Life is fragile and transient whether one is caught up in the pandemic of our time or reflecting on what happened to the Bushmen community of the Karoo. Julia clearly stretches herself and learns much about life in the Karoo from a road trip with a respected anthropologist who won’t allow her to accept the gift of an ostrich egg. She listens and shares her reflections on time and the life stories of people she meets. My take away message from this lilting memoir, a mix of the person and the remotely historical, is that we should appreciate not just the temporality of our time on earth but also the precious gift of simple pleasures: English gardens, ostrich eggs, a braai, growing vegetables and flowers, dinosaur boulders in the veld. I found myself thinking about my own adventures through South Africa and how three road trips in late 2021 and early 2022 enjoying our own country made me shout with joy for those life giving moments – breathing the sea air, the pounding water of the Orange at Augrabies Falls, sand on a beach between bare toes, the call of the gannets at the Lamberts’ bay bird island, exploring the Cape Agulhas lighthouse. Julia‘s book brought memories flooding back and I caught her moods of sadness and joy. She did her research homework and includes a useful bibliography of good books to unearth (there are many). Dorothea Bleek, the daughter of Wilhelm Bleek, continued the work of her father and her aunt into the 20th century and also became an expert on the language and culture of the San people.
Her own book will be added to my Karoo library and the thrill of literature from abroad is that here is a new traveller’s insight into our world.

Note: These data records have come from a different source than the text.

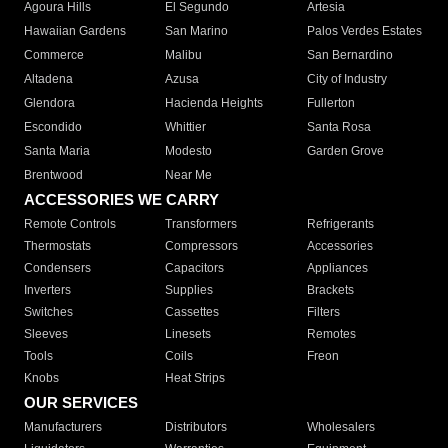
Agoura Hills
El Segundo
Artesia
Hawaiian Gardens
San Marino
Palos Verdes Estates
Commerce
Malibu
San Bernardino
Altadena
Azusa
City of Industry
Glendora
Hacienda Heights
Fullerton
Escondido
Whittier
Santa Rosa
Santa Maria
Modesto
Garden Grove
Brentwood
Near Me
ACCESSORIES WE CARRY
Remote Controls
Transformers
Refrigerants
Thermostats
Compressors
Accessories
Condensers
Capacitors
Appliances
Inverters
Supplies
Brackets
Switches
Cassettes
Filters
Sleeves
Linesets
Remotes
Tools
Coils
Freon
Knobs
Heat Strips
OUR SERVICES
Manufacturers
Distributors
Wholesalers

Of course if you really want to discover the Bleek family story and that of the people they studied I urge you to read two other books. The first is Pippa Skotnes's Claim to the Country – the Archive of Lucy Lloyd and Wilhelm Bleek (Jacana, 2008). It is magisterial, authoritative and a most beautiful book. The second is Neil Bennun's The Broken String, the last Words of an Extinct People (Viking, 2004).

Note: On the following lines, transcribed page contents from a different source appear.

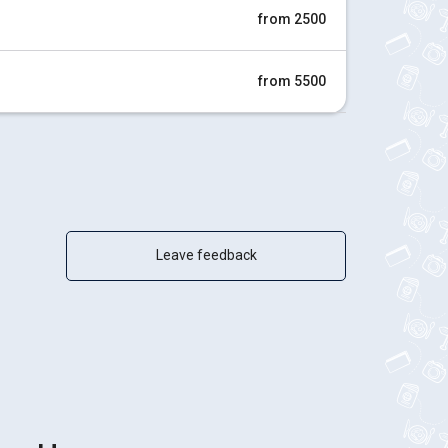
from 2500
from 5500
Leave feedback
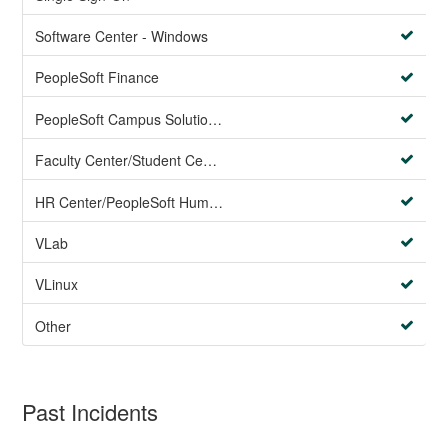
Software Center - Windows
PeopleSoft Finance
PeopleSoft Campus Solutions AND PeopleSoft HR systems
Faculty Center/Student Center/PeopleSoft Campus Solutions
HR Center/PeopleSoft Human Resources
VLab
VLinux
Other
Past Incidents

Review copy of this book supplied by Penguin-Random House
Kathy Munro is an Honorary Associate Professor in the School of Architecture and Planning at the University of the Witwatersrand. She enjoyed a long career as an academic and in management at Wits University. She trained as an economic historian. She is an enthusiastic book person and has built her own somewhat eclectic book collection over 40 years. Her interests cover Africana, Johannesburg history, history, art history, travel, business and banking histories. She researches and writes on historical architecture and heritage matters. She is a member of the Board of the Johannesburg Heritage Foundation and is a docent at the Wits Arts Museum. She is currently working on a couple of projects on Johannesburg architects and is researching South African architects, war cemeteries and memorials. Kathy is a member of the online book community the Library thing and recommends this cataloging website and worldwide network as a book lover's haven. She is also the Chairperson of HASA.